Text shown START

Goal: the imp. of being chosen 


A person should never show favoritism in a family. For because of the minimal cost differential between Joseph’s coat and the brothers coats, the brothers became jealous and eventually it came to the point that our ancestors went down to Egypt. These are the words of the Gemara in Shabbat (10b). This would seem to be the lesson of the whole Joseph saga. Don’t favor one child over another. Even if you may harbor feelings of favoritism, don’t show it. If not for that coat of many stripes or colors, we  never would have gotten into the whole mess of the sale  of joseph, Mechirat Yosef. 
 

But if this is the case, if this is the lesson, we have a question and a problem. Why does Yosef never seem to understand this problem? After all the ordeal of the sale and Joseph’s serving as a slave, and all that, when Yosef finally reveals himself to the brothers he gives each brother a change of clothes as a present and to Binyamin his only  full brother he gives 5 changes of clothing plus 300 silver pieces. Can you believe it? IN the words of the Gemara in Megilah (16a-b), “is it possible that the same matter for which Yosef suffered, he will now stumble on the same error? Davar shenitztaer bo oto tzadik yikashel bo?  
 

I could understand the fact that in last week’s parasha Benjamin got 5 times more portions than the other brothers. That was part of their test to prove themselves no longer jealous, but now that he has revealed himself, now that the matter of the sale is supposedly over, now Yosef has to again rub it in, and give one brother much more than all the others? How could this be? How could yosef be so cavalier, so insensitive, so blind to how he got into this mess to begin with?

Text shown END
Records for the exercise START

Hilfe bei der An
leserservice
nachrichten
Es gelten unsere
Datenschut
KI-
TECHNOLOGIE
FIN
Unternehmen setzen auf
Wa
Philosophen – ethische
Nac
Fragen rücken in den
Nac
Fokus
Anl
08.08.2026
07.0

Records for the exercise END

> [Exercise 1] In the rows of Block 1, replace "Philosophen" with "Ethiker" and leave everything else unchanged.
> [Exercise 2] Carry on the passage about Joseph and favoritism, starting after its last sentence.

> [Response 1]
Hilfe bei der An
leserservice
nachrichten
Es gelten unsere
Datenschut
KI-
TECHNOLOGIE
FIN
Unternehmen setzen auf
Wa
Ethiker – ethische
Nac
Fragen rücken in den
Nac
Fokus
Anl
08.08.2026
07.0

> [Response 2]
To understand this episode, let us turn our attention to an article that came out recently in a wonderful Israeli journal called Azur. The article was written by Rabbi Meir Soloveitchik, who was our mirvis scholar in residence a few years ago. He asks the age old question, how can G-d show favoritism to the Jews by choosing them? If G-d is loving, shouldn’t he love all peoples equally? Reb Meir says that this depends on the nature of love. If G-d’s love is generic, not due to any particular act or trait of those he loves, and is simply due to the fact that G-d is loving, then there is no room for loving one people over another. But if G-d really loved Abraham qua Abraham, because of who Abraham is and what he did, then  of course he would love one more than another. He loved Abraham for his commitment to justice and kindness, for his desire to train his children in his ways.  
 

This, says Rabbi meir has implications for how we humans are to love each other. If we are to go in g-d’s ways, then the question is, how does G-d love, and how are we to love? Are we to love all of humanity equally? Is there room for the temporal love of a husband for a wife, a father for a child, or do we just love all mankind, period? R. Meir writes that G-d has modeled for us the notion of a type of love which is not there just because we are loving individuals but is about something in the other person which we like.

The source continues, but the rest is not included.